On the heels of settlements with the states of California and Texas, Sony BMG Music Entertainment has agreed to pay $4.25 million to 39 other states to resolve investigations into computer problems caused by music CDs loaded with hidden antipiracy software.
The record company agreed to reimburse consumers whose computers were damaged while trying to uninstall the antipiracy software.
The office of Massachusetts Attorney General Tom Reilly took the lead in brokering the multistate agreement. Thirteen states that started the settlement process with Sony BMG will receive $316,538 apiece, while the rest will get $5,000, Reilly’s office told the Associated Press.
As in the initial settlements, Sony BMG agreed not to distribute any compact discs loaded with copy-protection software that hinders computer users from easily locating it or removing it from their PCs.
Customers will be able to file a claim with Sony BMG to receive refunds of up to $175.
Sony BMG did not use any of the software to collect personal data about the consumers without their consent.

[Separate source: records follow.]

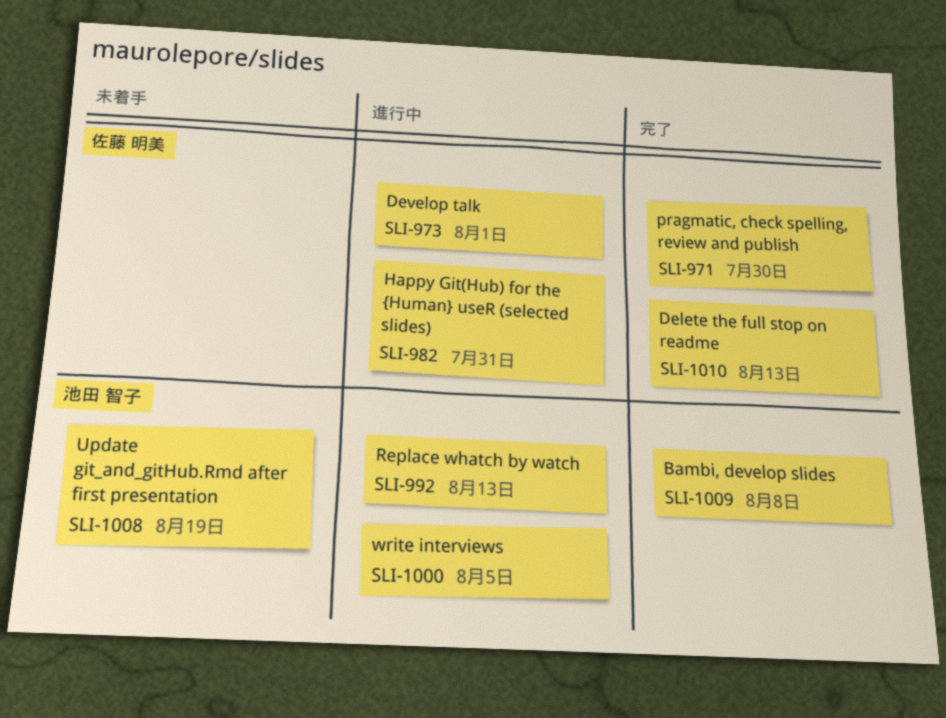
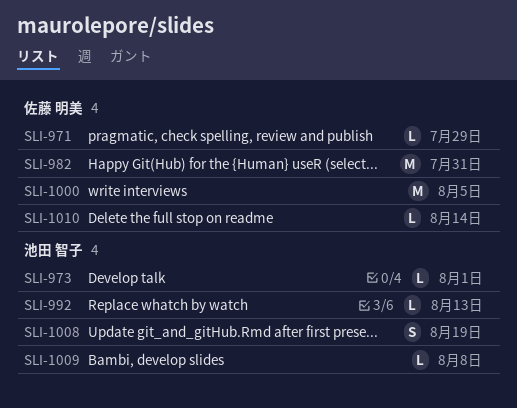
SLI-971, due: Jul 30 -> Jul 29
SLI-973, owner: 佐藤 明美 -> 池田 智子
SLI-1000, owner: 池田 智子 -> 佐藤 明美
SLI-1010, due: Aug 13 -> Aug 14

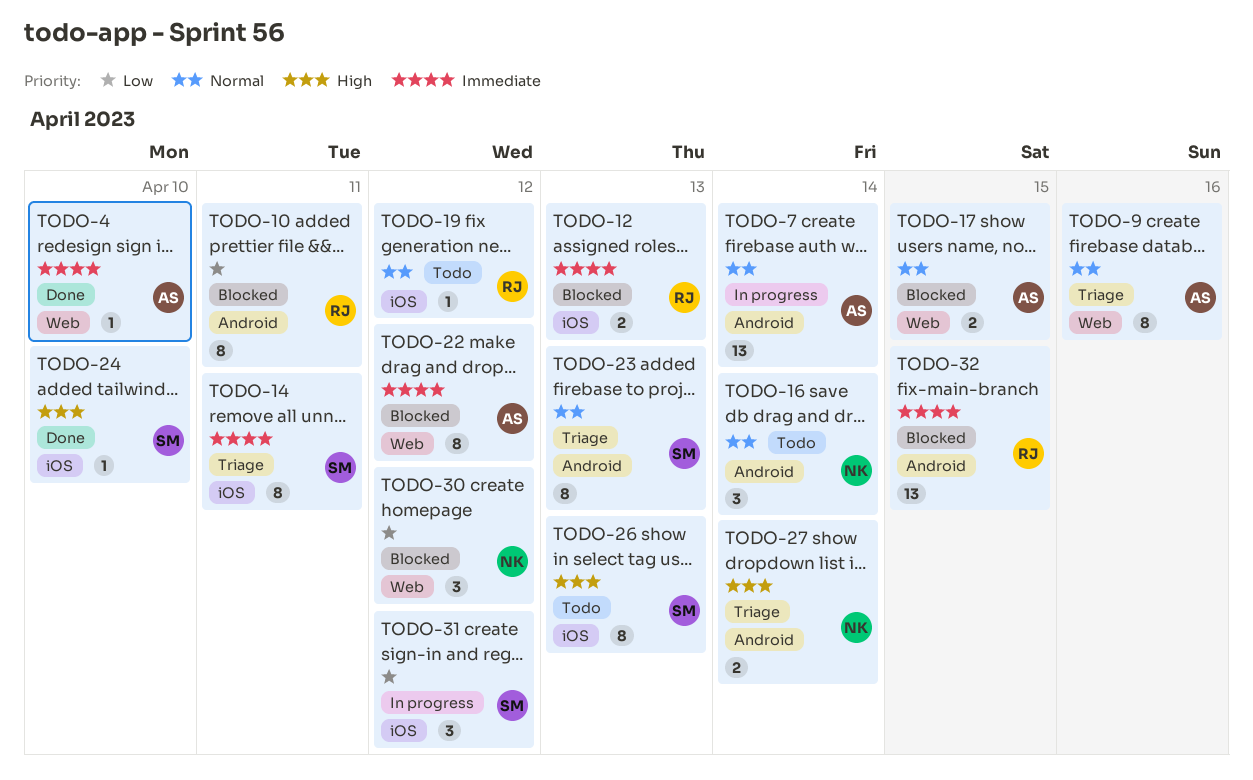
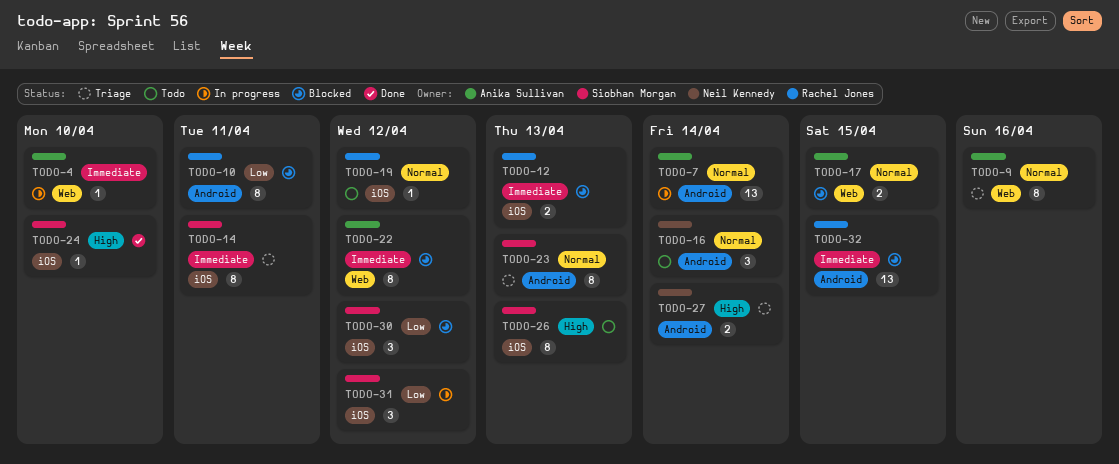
TODO-4, status: Done -> In progress
TODO-30, owner: Neil Kennedy -> Siobhan Morgan
TODO-30, label: Web -> iOS

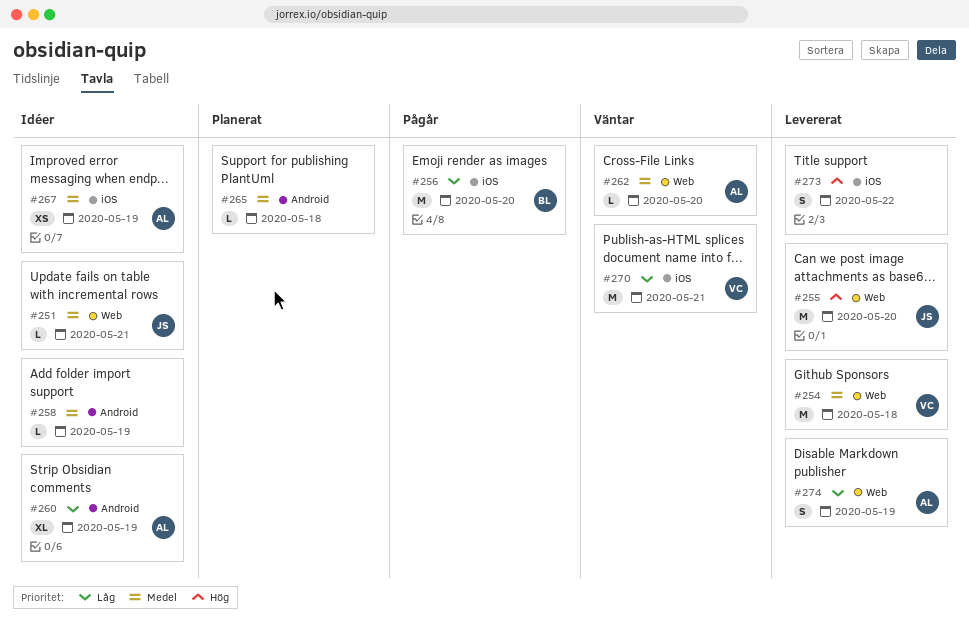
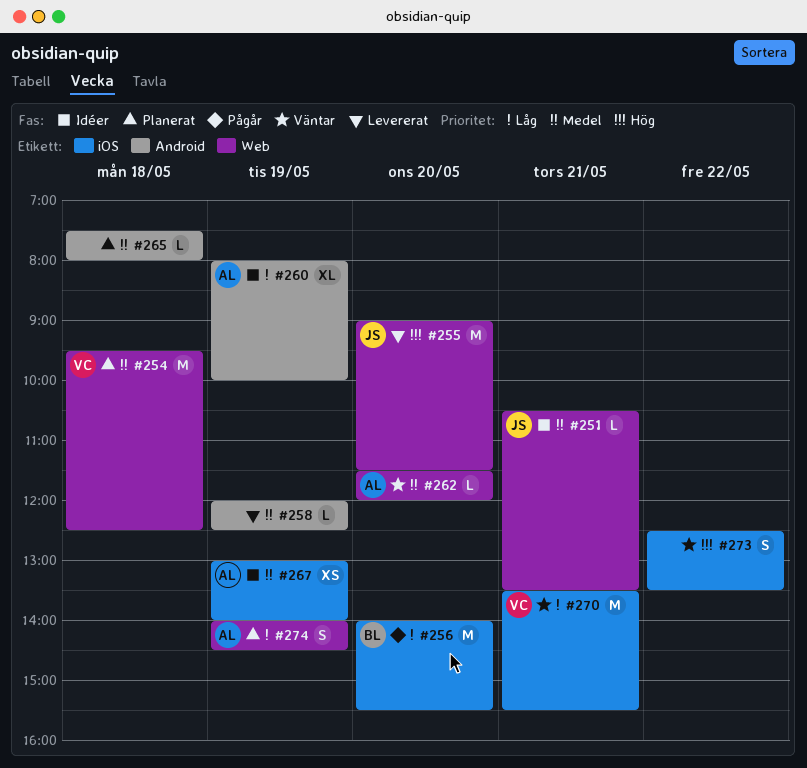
#254, status: Levererat -> Planerat
#258, status: Idéer -> Levererat
#273, status: Levererat -> Väntar
#274, status: Levererat -> Planerat

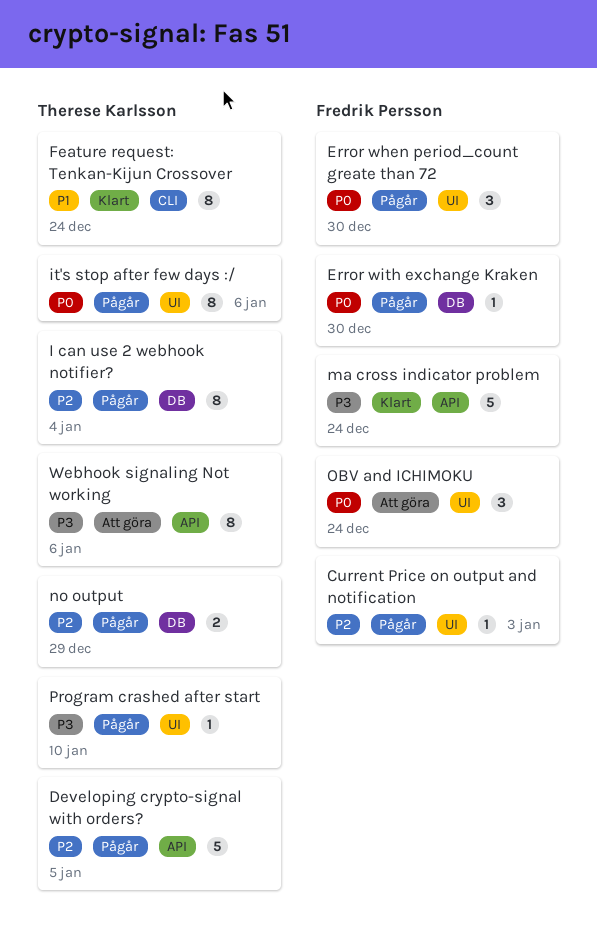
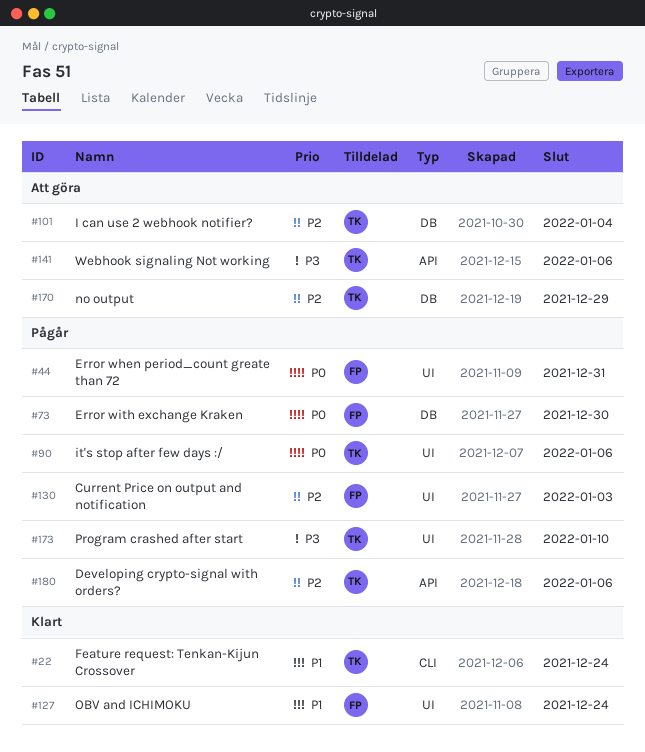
Developing crypto-signal with orders?, due: Jan 5 -> Jan 6
Error when period_count greate than 72, due: Dec 30 -> Dec 31
I can use 2 webhook notifier?, status: Pågår -> Att göra
ma cross indicator problem: present -> none
no output, status: Pågår -> Att göra
OBV and ICHIMOKU, status: Att göra -> Klart
OBV and ICHIMOKU, priority: P0 -> P1

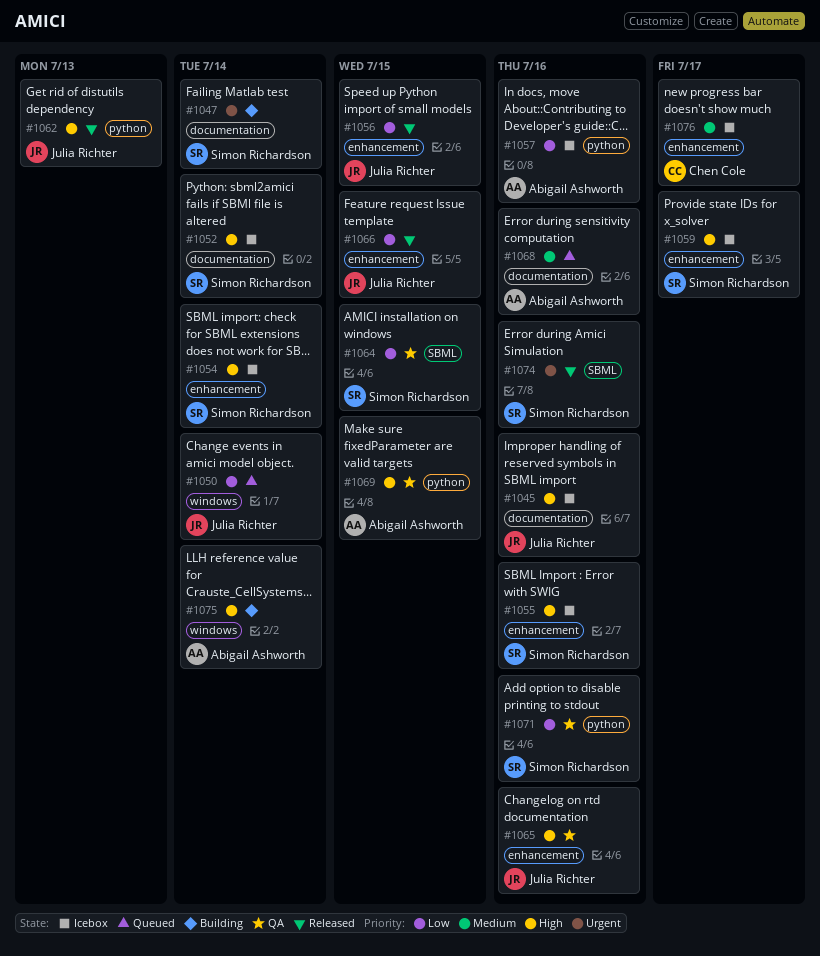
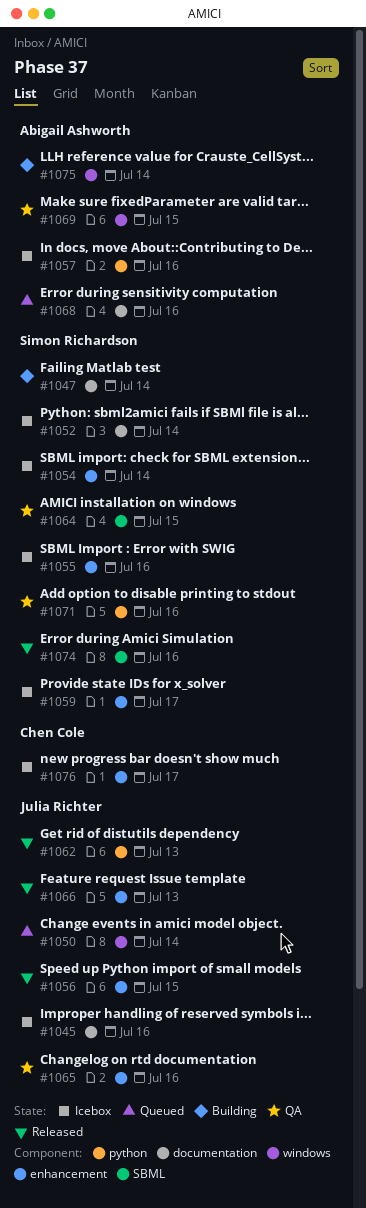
#1066, due: Jul 15 -> Jul 13
#1069, label: python -> windows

In addition to Massachusetts, the states involved in the settlement are Alabama, Alaska, Arizona, Arkansas, Connecticut, Delaware, Florida, Idaho, Illinois, Indiana, Iowa, Kentucky, Louisiana, Maine, Maryland, Michigan, Mississippi, Montana, Nebraska, Nevada, New Jersey, New Mexico, New York, North Carolina, North Dakota, Ohio, Oklahoma, Oregon, Pennsylvania, Rhode Island, South Dakota, Tennessee, Vermont, Virginia, Washington, West Virginia, Wisconsin and Wyoming.